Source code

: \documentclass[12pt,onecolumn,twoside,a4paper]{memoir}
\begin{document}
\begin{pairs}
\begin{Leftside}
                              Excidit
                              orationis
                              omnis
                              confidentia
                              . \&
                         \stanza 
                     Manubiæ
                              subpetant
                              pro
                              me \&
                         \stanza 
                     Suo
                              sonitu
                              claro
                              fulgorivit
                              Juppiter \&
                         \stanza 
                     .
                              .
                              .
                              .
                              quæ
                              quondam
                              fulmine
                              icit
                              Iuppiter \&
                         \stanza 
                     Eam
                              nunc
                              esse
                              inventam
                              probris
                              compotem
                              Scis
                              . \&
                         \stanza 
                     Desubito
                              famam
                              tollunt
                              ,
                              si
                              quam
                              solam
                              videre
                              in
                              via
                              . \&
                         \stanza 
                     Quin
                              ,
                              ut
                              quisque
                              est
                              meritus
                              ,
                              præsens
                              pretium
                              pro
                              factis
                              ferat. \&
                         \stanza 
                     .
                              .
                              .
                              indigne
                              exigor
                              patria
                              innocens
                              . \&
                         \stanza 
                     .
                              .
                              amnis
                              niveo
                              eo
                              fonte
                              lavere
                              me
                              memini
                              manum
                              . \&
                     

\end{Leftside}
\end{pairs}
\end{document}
──────────────────────────────
▸ Prompt:
The expected output is every record, repeated exactly.

▸ Response to the exercise:
Source code

: \documentclass[12pt,onecolumn,twoside,a4paper]{memoir}
\begin{document}
\begin{pairs}
\begin{Leftside}
                              Excidit
                              orationis
                              omnis
                              confidentia
                              . \&
                         \stanza 
                     Manubiæ
                              subpetant
                              pro
                              me \&
                         \stanza 
                     Suo
                              sonitu
                              claro
                              fulgorivit
                              Juppiter \&
                         \stanza 
                     .
                              .
                              .
                              .
                              quæ
                              quondam
                              fulmine
                              icit
                              Iuppiter \&
                         \stanza 
                     Eam
                              nunc
                              esse
                              inventam
                              probris
                              compotem
                              Scis
                              . \&
                         \stanza 
                     Desubito
                              famam
                              tollunt
                              ,
                              si
                              quam
                              solam
                              videre
                              in
                              via
                              . \&
                         \stanza 
                     Quin
                              ,
                              ut
                              quisque
                              est
                              meritus
                              ,
                              præsens
                              pretium
                              pro
                              factis
                              ferat. \&
                         \stanza 
                     .
                              .
                              .
                              indigne
                              exigor
                              patria
                              innocens
                              . \&
                         \stanza 
                     .
                              .
                              amnis
                              niveo
                              eo
                              fonte
                              lavere
                              me
                              memini
                              manum
                              . \&
                     

\end{Leftside}
\end{pairs}
\end{document}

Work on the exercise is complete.